Weil wir eben nicht alleine sind. Auch wenn sich das in der Wohnung zuhause jetzt gerade so anfühlt. Das stimmt nicht. Das ist keine Realität. Wir sind nicht allein in der Krise. Egal ob in kalten oder warmen Häusern. Die Realität ist: Wir l(i)eben.


Am Ende dieses – wie immer etwas pathetischen Textes – gibt es dieses Mal keine Stilblüte. Sondern was Praktisches: Ich werde bei FB und Instagram und hier auf dem Blog in den nächsten Tagen eine neue Rubrik eröffnen. Und daran seid ihr Schuld. Weil ihr mich inspiriert habt. Einige von euch haben mir geschrieben, wir sollten jetzt unseren Garten genießen bei Lütte Lockes Landhuss. Und das werden wir tun. Und wir werden das mit euch teilen.

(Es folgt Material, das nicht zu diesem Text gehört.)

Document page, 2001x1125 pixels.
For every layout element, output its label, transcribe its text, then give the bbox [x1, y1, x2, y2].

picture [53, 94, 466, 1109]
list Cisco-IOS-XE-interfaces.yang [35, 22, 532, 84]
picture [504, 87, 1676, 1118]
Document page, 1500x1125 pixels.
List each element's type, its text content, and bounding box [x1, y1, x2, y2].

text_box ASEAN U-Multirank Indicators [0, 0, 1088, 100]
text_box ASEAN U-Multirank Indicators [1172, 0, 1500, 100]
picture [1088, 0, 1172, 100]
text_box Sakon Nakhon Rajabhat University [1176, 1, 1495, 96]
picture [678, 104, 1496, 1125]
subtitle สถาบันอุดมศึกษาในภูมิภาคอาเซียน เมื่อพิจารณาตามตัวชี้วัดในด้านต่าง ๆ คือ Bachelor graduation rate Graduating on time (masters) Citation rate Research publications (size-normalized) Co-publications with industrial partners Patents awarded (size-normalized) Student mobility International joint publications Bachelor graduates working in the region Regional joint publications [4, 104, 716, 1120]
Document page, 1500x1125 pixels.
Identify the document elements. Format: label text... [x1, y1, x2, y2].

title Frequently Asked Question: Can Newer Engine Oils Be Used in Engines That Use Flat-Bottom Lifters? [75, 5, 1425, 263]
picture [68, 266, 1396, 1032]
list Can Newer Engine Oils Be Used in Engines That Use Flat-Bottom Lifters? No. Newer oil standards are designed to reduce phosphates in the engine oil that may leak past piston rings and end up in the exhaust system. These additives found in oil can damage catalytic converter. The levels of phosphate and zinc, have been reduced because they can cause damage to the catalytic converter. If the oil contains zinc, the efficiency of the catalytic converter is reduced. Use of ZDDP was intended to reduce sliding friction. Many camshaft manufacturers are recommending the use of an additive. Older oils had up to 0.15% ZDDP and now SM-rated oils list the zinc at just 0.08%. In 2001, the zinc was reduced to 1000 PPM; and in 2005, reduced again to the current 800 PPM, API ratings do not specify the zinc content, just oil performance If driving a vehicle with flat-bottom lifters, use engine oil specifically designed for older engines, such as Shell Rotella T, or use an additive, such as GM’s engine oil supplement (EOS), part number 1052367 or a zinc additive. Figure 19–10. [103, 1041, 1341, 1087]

Weil jetzt viele von euch so tapfer sind, zuhause zu bleiben, während die anderen da draußen weitermachen, um unser System am Laufen zu halten. Euch alle, die Ausharrer, die Durchhalter, die Ängstlichen, die Traumatisierten – werde ich virtuell mitnehmen in unseren Garten nach Ostfriesland. So könnt ihr auf Reisen gehen, so könnt ihr den Frühling erhaschen, auch wenn ihr zuhause bleiben müsst.

Ich weiß, dass das ein bestimmtes Risiko beinhaltet, weil Urlaubsbilder in Social Media auch dazu führen können, dass der Lagerkoller noch schlimmer wird und man den Verlust mehr spürt. Deshalb schaut am besten nur vorbei, wenn ihr euch das zumuten könnt. Als kleiner Trost: Da das Wetter in Ostfriesland nicht wie auf den Kanaren ist, werden es keine instagrammäßige Paradiesbilder sein. Ich benutze sowieso kaum Filter.

Zu den Fotos gibt es außerdem Impulse zum Umgang mit Angst und Panik, mit Trauer und Veränderungen. Auch das kann Trigger auslösen, aber ich hoffe, dass die Kombination von Fotos und Impuls sich gegenseitig etwas aufheben. Und vielleicht möchtet auch ihr anderen, die einen Garten haben oder in die Natur gehen können, eure Bilder und Gedanken dazu beitragen?

Das ist es, was ich tun kann, in dieser Zeit. Die nackte Angst einkleiden. Vielleicht bekommt sie so ein besseres Ansehen.